Arguably, students in lower-income schools need exposure to creative subjects the most, but as you can see from the map below, the city’s arts programs are sharply divided by neighborhood. Each of the dots represents a school that doesn't have an art teacher.
While state law mandates that every middle and high school student has a certified arts teacher, the report found that more than 400 middle and high schools in the city don’t meet that criteria. Forty-two percent of these schools are in the south Bronx and central Brooklyn, both lower-income areas of the city. And nearly half of the schools that don’t have a certified arts teacher or an arts partnership are in poorer districts. “It shouldn’t make a difference what neighborhood you live in,” says comptroller Scott Stringer. “Every student in New York City should have the opportunity to receive a strong education in the arts.”
Eric Pryor, executive director of The Center for Arts Education, an arts-education nonprofit that works in New York public schools, describes a “perfect storm” that created this situation. For one thing, local politics have worked against arts education. During Rudy Giuliani’s mayoral administration, there were few programs around the city. Eventually, the mayor established the Project Arts program, allocating money for arts partnerships and education in public schools. But Michael Bloomberg took a different approach, using a “principal as CEO model” that gave administrators the autonomy to use resources as they saw fit. Project Arts money was still part of schools’ budgets, but principals could choose to divert the money to other areas. In poorer neighborhoods, that often meant cutting the arts.
Around the same time, the federal government unveiled No Child Left Behind, standards-based educational reform that ushered in a culture of “high stakes testing.” As a result, teachers spent more time on subjects like English and math, and less on the arts. As New York started feeling the effects of the recession, it had to tighten its budget. “Because we test literacy and we test math levels, subjects like foreign language and PE and yes, arts, are among the first to be cut,” Pryor said.
Ironically, the Bloomberg administration has commissioned large-scale art pieces by famous contemporary artists, such as Christo and Jeanne-Claude’s Gates and Olafur Eliasson’s Waterfalls. This may have boosted tourism and was certainly appreciated by some New Yorkers. But meanwhile, the most vulnerable students in the city saw their arts education systematically cut, says Adarsh Alphons, founder of ProjectArt, an organization that works with libraries on arts programming.
“It’s particularly heartbreaking because it’s youth from lower-income neighborhoods that the arts have the highest impact on,” Alphons says, citing a 2012 National Endowment of the Arts report on the arts and at-risk youth. “Teenagers from low socioeconomic status who don’t have access to arts education have a five times higher chance of dropping out of school.

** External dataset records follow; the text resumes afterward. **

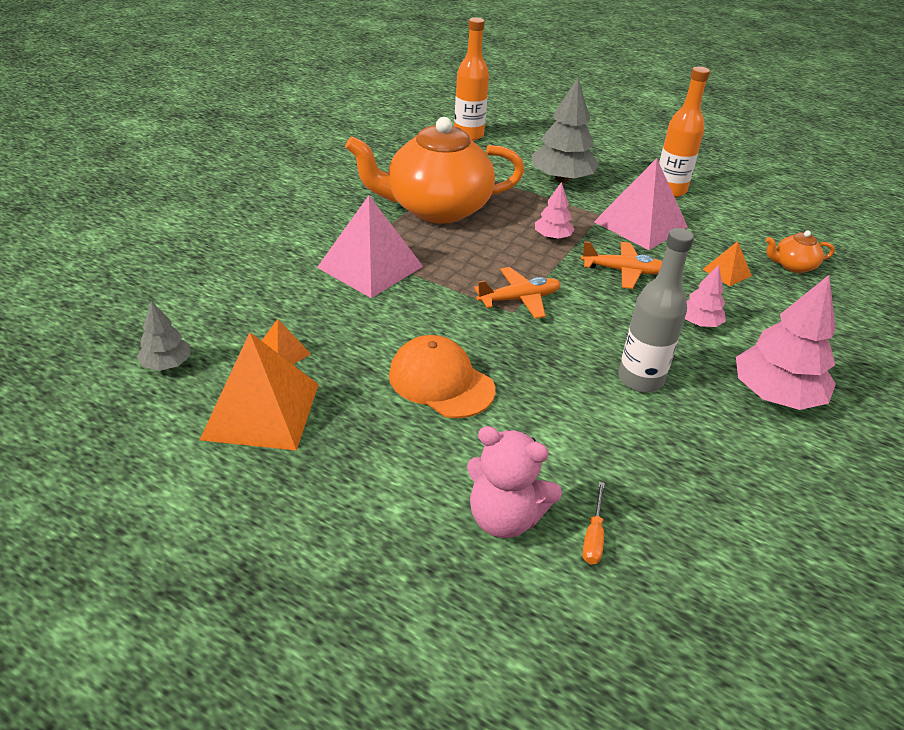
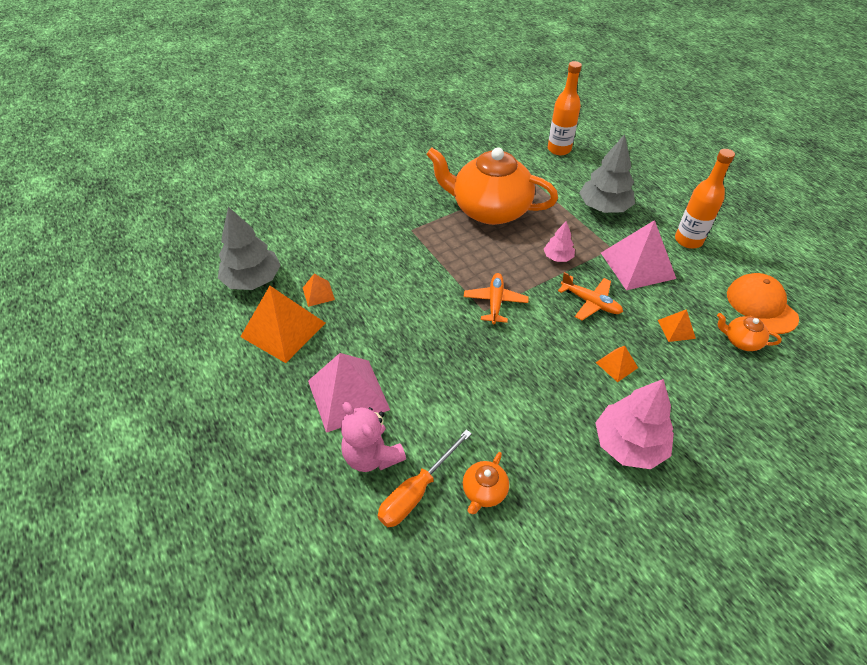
camera: 30 degrees right, 10 degrees up
grey tree [137,301,190,371] -> grey tree [218,207,281,290], size x1.88
pink pyramid [317,195,423,298] -> pink pyramid moved to [308,353,390,433]
orange cap [389,335,495,418] -> orange cap moved to [727,273,799,334]
orange plane [474,267,561,319] -> orange plane turned 90 degrees counterclockwise [464,273,529,324]
orange screwdriver [583,482,605,564] -> orange screwdriver [378,429,472,527], size x1.87
grey bottle [618,228,694,392] -> none
pink tree [685,265,726,327] -> orange pyramid [596,346,638,382]
none -> orange teapot [463,452,509,514]

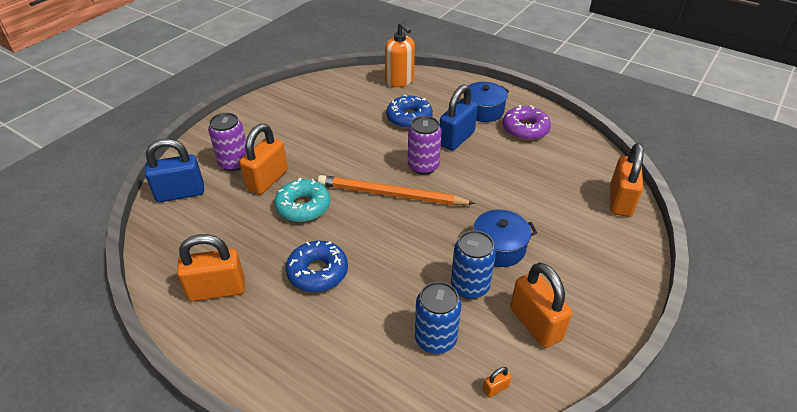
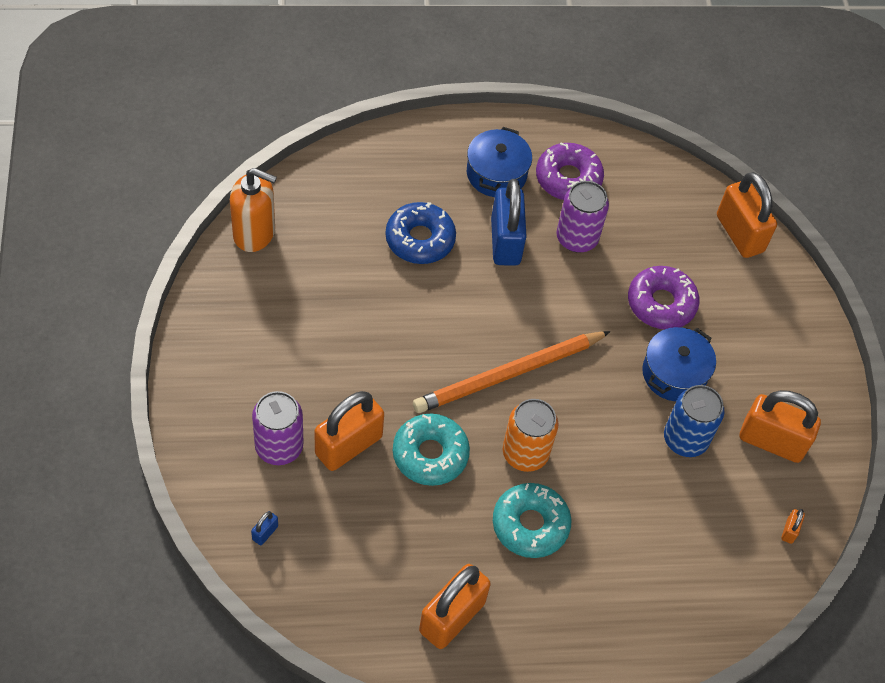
camera: 45 degrees left, 15 degrees up
blue padlock [145,139,204,202] -> blue padlock [251,511,278,546], size x0.41
orange padlock [240,124,288,195] -> orange padlock turned 60 degrees clockwise [315,391,384,471]
blue donut [286,241,348,292] -> turquoise donut [493,483,571,558]
orange soap dispenser [385,22,415,87] -> orange soap dispenser moved to [230,168,277,252]
purple can [408,116,442,175] -> purple can moved to [556,181,609,253]
blue can [415,282,462,354] -> none
none -> orange can [503,399,559,472]
none -> purple donut [628,266,700,329]

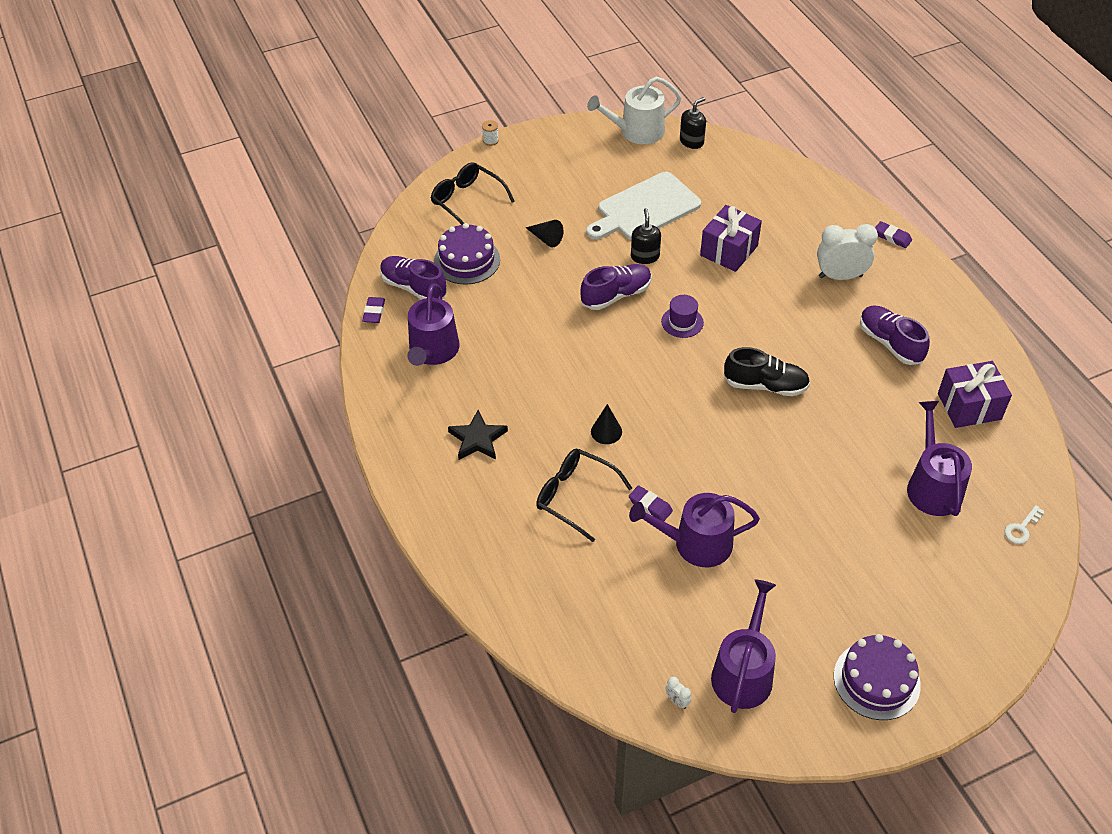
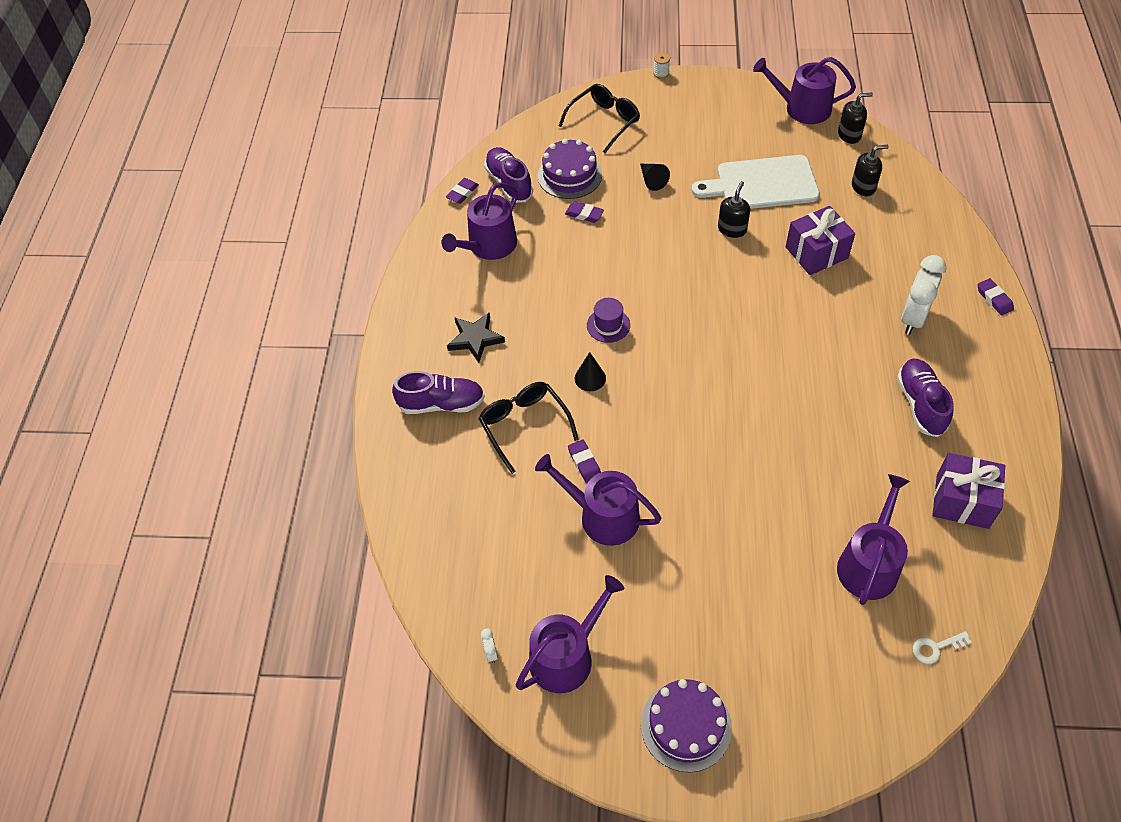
camera: 30 degrees right, 5 degrees up
black glasses [431,162,515,225] -> black glasses turned 60 degrees clockwise [559,84,640,153]
purple shoe [580,264,652,310] -> purple shoe moved to [392,371,485,414]
white watering can [587,77,681,144] -> purple watering can [753,57,856,124]
purple hat [661,295,704,338] -> purple hat moved to [587,298,630,343]
black shoe [724,347,810,396] -> none
white clock [817,224,878,280] -> white clock turned 90 degrees counterclockwise [901,255,947,335]
none -> purple eraser [565,201,604,223]
none -> black soap dispenser [852,145,888,196]

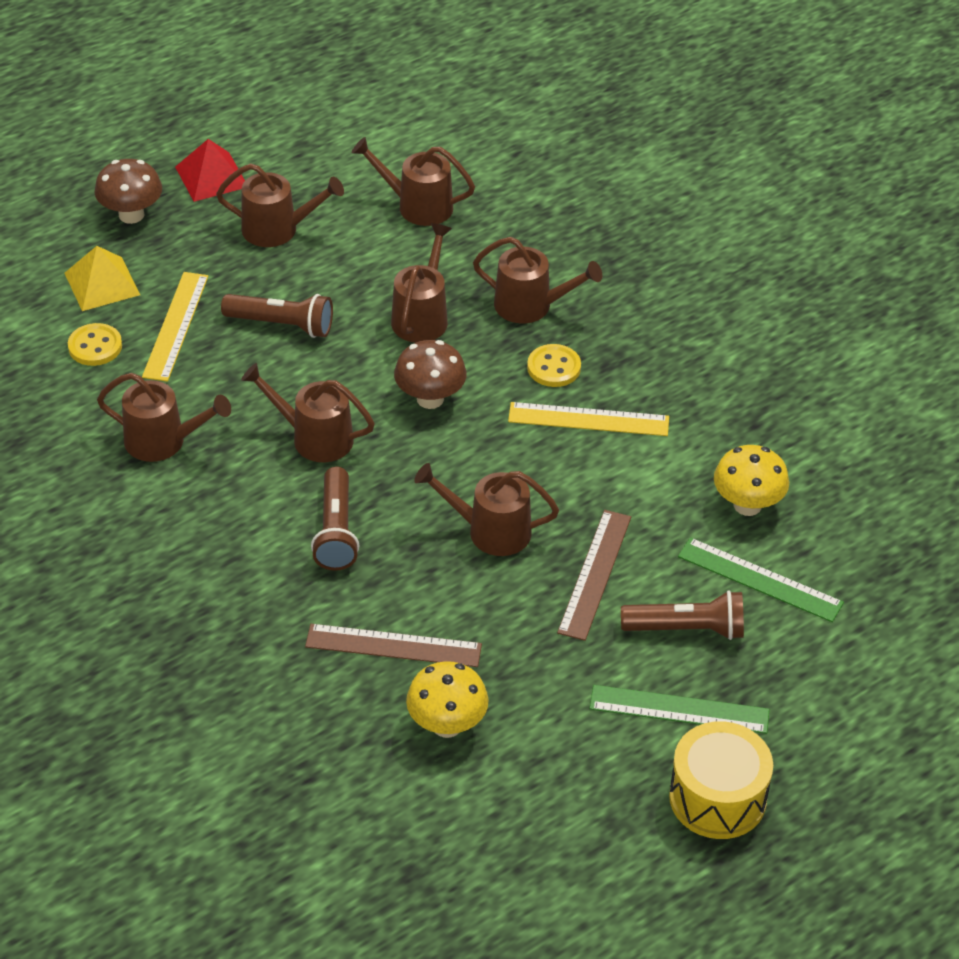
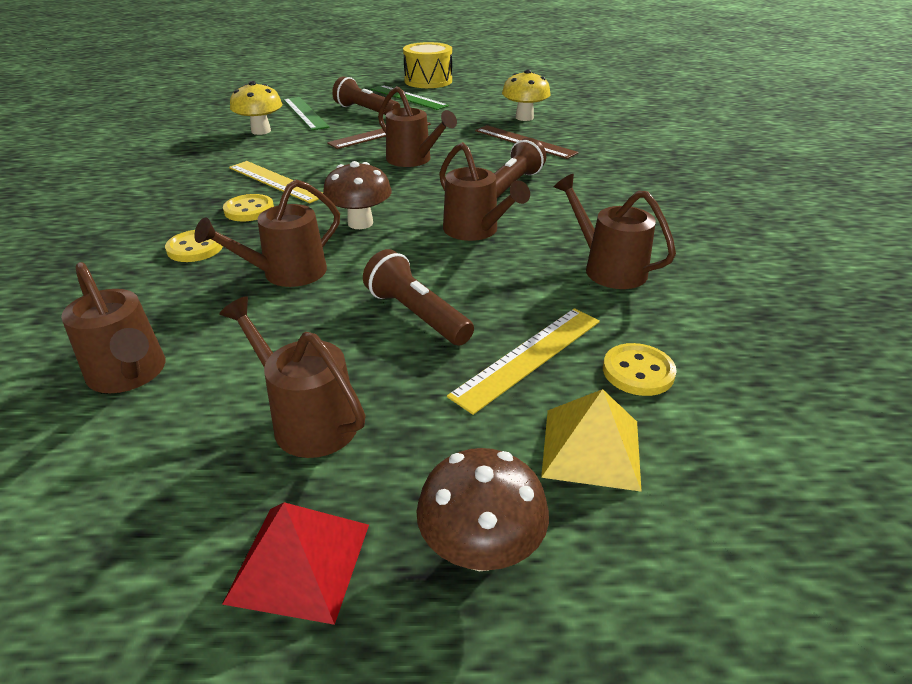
camera: 145 degrees left, 10 degrees down
brown watering can [473,237,602,323] -> yellow button [165,230,223,262]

Studies show that students in the arts outperformed their non-arts peers on the SAT by 96 points, while a child who has continued access to arts education has a 74 percent higher chance of planning to attend college.”
Of course, not all kids will be into art, but Pryor argues that a diverse, well-rounded curriculum inevitably engages more students and strengthens attendance. “Some students excel in technology and science,” says Pryor. “But you can guarantee there are a large number of students who are excited about dance and music too. We’ve seen that confidence breeds confidence, so that engagement in the arts, just like a sports team, does help a student’s confidence when they have to face a math test the next week.”
There may be small signs of progress. This month, Mayor Bill de Blasio’s administration revealed its latest financial plan, which includes a $20 million allocation for expanded arts education. By the comptroller’s estimates, it would take $10 million to place a certified arts teacher in every middle and high school that currently lacks one.
Some people who have spent decades in arts education are cautiously optimistic, while others are a little skeptical. “This is only a proposed budget,” says Alphons. “It’s certainly a good first step in fighting this problem, but we will see on July 1st how much money truly remains for increased arts education and how much schools really get come September.” Ultimately, this is a national problem, he says. “Nearly four million school students in the US currently get no arts instruction during their formative years.” While a similar report probably could have been written for many cities across the country, it’s a particularly poignant problem in New York, a city that prides itself on cultural capital and upward mobility.